Antalya'da sular durulmuyor. Önce Şehir Tiyatrosu'nda yaşananlar, ardından Alev Aslangiray'ın ani ölümü tüm gözleri Muhittin Böcek'e çevirdi.
Biliyorsunuz Böcek'in haksız uygulamalarını uzun süredir dile getiriyorum. O kadar yazı kaleme almama rağmen Böcek kafasını kuma gömdü adeta.
Hiçbirine cevap vermedi. Vermedi değil aslında veremedi. 'Sükut ikrardan gelir' misali sessizliğe büründü Antalya Büyükşehir Belediye Başkanı.
Artık gözü nasıl kararmışsa Böcek'in, eski dönemde işe alınan insanları temizlemek için canhıraş bir çabaya girdi. Kadın, erkek, genç, yaşlı demeden mobbing uyguladı. 70 yaşındaki usta oyuncu Cenap Aydınoğlu'na da eziyet etti, 38 yaşındaki Alev Aslangiray'a da. Alev'in kalbi dayanamadı yapılan bu zulme. 6 Mart'ta aramızdan ayrıldı. Aradan geçen sürede belki Böcek yaptıklarından biraz utanır, sıkılır dedim ama yanılmışım.
SEÇMENİ KANDIRDI
İşte geçtiğimiz günlerde toplanan Antalya Büyükşehir Meclisi'nde yaptığı açıklama ortada. Alev'in ölümü meclis gündemine gelince şöyle dedi Böcek: 'Kalp krizi geçirmiş bir kardeşimizi siyasete alet edenleri kınıyorum. Böyle bir şey yoktur.
Ben tek tek personelle ilgilenmiyorum, işim değil." Alev'i önce sürgün edip sonra da kapının önüne koyan kendisi. İşten çıkarmaları siyasete alet eden de kendisi. Sırf AK Parti'nin belediyesi döneminde işe alındığı için başta Şehir Tiyatroları olmak üzere birçok belediye kurumunun içini boşaltan da kendisi. Güzelim Şehir Tiyatrosu onun yüzünden perde açamaz hale geldi. Mobbingle insanları canından bezdirirken rövanş alma duygusuyla hareket ettiği gün gibi ortada. Yaptığı zulüm sonrası gencecik bir kadın hayatını kaybediyorsa, Böcek bunun hesabını başta Alev'in ailesi olmak üzere tüm Antalya halkına vermek zorunda.

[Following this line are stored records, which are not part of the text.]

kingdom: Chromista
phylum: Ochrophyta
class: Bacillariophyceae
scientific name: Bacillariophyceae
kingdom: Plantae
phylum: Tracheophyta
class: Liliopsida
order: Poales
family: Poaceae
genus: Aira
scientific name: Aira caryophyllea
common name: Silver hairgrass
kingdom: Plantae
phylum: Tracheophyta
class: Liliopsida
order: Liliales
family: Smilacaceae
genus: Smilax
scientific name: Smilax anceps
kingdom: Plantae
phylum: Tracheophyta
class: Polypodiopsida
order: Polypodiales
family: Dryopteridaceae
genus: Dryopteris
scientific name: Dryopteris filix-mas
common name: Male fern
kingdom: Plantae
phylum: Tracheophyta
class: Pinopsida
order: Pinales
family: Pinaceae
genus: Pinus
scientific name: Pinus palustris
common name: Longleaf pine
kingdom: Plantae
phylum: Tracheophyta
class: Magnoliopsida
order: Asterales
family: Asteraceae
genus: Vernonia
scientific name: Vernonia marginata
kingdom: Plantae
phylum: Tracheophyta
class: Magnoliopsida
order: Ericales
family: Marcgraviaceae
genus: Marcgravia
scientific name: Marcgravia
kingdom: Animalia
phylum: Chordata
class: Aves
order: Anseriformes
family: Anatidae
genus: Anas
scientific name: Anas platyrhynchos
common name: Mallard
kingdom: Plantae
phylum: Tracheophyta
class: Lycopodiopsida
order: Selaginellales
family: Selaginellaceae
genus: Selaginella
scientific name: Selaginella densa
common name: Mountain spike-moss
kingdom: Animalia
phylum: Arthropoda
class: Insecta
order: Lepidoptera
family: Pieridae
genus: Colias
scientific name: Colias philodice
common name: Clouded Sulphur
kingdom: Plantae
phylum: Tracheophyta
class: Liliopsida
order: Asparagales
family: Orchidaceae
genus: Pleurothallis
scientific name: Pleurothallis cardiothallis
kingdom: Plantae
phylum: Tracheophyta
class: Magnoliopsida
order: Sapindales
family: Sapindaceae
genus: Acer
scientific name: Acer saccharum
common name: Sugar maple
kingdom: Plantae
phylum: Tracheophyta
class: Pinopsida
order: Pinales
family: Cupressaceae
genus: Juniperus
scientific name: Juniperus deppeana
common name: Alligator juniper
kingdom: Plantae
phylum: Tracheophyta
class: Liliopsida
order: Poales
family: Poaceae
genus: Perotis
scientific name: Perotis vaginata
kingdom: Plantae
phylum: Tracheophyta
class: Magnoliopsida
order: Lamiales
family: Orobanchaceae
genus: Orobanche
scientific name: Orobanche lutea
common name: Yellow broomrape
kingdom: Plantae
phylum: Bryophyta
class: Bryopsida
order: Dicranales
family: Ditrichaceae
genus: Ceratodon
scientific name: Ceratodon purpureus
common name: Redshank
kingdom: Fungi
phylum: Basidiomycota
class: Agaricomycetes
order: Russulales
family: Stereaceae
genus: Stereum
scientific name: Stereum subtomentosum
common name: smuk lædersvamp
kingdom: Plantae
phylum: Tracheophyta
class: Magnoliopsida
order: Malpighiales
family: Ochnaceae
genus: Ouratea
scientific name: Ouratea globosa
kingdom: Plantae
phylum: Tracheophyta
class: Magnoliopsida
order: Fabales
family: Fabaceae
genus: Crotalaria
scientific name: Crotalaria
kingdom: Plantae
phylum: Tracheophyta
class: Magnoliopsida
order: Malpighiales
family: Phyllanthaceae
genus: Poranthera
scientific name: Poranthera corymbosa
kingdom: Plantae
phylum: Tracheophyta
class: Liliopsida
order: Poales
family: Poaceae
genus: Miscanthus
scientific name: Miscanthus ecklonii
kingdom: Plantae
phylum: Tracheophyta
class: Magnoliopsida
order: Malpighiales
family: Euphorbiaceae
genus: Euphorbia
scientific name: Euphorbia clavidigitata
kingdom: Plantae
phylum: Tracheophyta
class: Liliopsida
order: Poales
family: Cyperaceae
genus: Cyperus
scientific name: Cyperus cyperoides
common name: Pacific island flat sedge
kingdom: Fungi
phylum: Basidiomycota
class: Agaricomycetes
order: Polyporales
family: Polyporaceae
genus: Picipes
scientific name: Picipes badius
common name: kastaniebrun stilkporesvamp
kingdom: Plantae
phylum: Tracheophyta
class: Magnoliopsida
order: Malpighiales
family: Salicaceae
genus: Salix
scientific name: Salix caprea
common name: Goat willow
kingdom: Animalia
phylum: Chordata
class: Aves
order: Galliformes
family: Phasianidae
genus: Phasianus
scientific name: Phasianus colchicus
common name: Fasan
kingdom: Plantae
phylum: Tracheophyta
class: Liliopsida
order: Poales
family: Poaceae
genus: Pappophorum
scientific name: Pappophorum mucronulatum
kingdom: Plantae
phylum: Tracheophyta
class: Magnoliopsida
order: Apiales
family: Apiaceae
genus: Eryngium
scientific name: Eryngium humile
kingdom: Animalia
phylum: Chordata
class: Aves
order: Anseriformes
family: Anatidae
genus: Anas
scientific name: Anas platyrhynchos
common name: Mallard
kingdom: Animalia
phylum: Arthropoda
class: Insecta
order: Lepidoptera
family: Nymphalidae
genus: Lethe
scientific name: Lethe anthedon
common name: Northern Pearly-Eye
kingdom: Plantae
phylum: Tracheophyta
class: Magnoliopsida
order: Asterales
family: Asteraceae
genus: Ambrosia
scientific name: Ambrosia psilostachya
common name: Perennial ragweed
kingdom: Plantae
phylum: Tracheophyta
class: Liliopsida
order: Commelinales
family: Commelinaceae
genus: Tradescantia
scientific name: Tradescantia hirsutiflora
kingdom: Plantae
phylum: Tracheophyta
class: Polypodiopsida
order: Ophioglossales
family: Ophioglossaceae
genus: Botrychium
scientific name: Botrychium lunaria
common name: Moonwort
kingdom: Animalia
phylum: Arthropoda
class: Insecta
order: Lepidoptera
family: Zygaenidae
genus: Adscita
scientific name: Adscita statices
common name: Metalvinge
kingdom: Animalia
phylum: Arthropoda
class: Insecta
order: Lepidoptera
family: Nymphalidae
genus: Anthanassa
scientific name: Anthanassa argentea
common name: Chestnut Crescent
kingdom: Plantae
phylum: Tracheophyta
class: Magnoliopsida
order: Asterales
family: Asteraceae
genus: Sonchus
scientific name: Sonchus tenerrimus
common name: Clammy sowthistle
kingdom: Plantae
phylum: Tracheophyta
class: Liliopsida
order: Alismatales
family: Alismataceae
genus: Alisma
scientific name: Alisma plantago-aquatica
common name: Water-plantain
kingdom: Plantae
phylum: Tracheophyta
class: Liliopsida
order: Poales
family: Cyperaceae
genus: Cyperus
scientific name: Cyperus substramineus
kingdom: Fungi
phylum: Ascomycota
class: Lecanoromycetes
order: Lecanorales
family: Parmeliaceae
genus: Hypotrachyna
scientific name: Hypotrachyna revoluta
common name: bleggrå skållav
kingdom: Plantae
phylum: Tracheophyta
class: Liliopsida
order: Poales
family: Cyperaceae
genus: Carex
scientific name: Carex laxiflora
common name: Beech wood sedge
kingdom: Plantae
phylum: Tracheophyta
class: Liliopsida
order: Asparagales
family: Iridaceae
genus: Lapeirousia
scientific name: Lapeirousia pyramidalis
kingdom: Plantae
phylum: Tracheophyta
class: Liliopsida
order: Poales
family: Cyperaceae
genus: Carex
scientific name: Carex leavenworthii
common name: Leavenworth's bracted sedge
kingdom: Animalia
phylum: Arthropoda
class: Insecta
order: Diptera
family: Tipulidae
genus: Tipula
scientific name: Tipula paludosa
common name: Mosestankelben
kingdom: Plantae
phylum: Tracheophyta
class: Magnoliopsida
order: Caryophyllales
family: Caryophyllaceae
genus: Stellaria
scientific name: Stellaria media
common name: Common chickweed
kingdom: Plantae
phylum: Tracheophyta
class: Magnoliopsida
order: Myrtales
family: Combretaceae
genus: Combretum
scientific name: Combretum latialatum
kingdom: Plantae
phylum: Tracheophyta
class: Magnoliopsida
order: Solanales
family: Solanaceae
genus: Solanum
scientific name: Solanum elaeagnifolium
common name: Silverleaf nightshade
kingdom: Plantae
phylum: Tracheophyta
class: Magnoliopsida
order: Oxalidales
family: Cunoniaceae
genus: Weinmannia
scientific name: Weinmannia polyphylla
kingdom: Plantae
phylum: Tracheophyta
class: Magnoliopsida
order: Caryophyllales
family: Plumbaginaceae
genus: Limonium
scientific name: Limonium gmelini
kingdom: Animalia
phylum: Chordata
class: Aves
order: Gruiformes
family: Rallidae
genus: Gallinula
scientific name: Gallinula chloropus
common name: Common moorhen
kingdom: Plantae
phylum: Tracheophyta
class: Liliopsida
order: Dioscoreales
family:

Tek hesap vermesi gereken konu bu da değil Böcek'in. 'Bugüne kadar kimsenin ekmeği ile oynamadık, hep kazandırmaya çalıştık. Hiçbir belediye çalışanı siyasi görüşünden dolayı işten çıkarılmayacak' sözleri ortada dururken bunun tam tersini yapması, kimse kusura bakmasın ama Antalya seçmenini kandırmaktan başka bir şey değildir.
İnsanların sadece ekmeğiyle değil hayatlarıyla da oynadığı her gün biraz daha gün yüzüne çıkarken, Böcek'in hâlâ uygulamalarını savunması beni hayrete düşürüyor. Yaptığı zulme kalbi dayanamayan gencecik bir kadın daha yeni toprağa verildi. Şehir Tiyatrosu'nda insanları odaya hapsederek yaptığı eziyetin fotoğrafı daha üç ay önce Günaydın'da yayınladı. Bunlar olmamış gibi davranınca 'gerçekler' ortadan kalkmıyor Muhittin Böcek.
MOBBİNGE DEVAM
Bir de sıkılmadan "Ben tek tek personelle ilgilenmiyorum, işim değil" diyor.
Doğru tek tek değil, topluca ilgileniyor personelle Böcek. Türel döneminden kim varsa üç yüz, beş yüz kişi demeden işten atıyor. Atamadıklarına da mobbing uygulamaya devam ediyor. Türel döneminde işe alınanlar her gün mesaiye sürgün edilme veya işten atılma korkusu ile başlıyor. İnsanlara bu korkuyu yaşatmaya kimsenin hakkı yok.
Pek umudum yok ama vicdanları derinden yaralayan daha fazla olay yaşamadan umarım Böcek ve ekibi bu uygulamalarına son verir.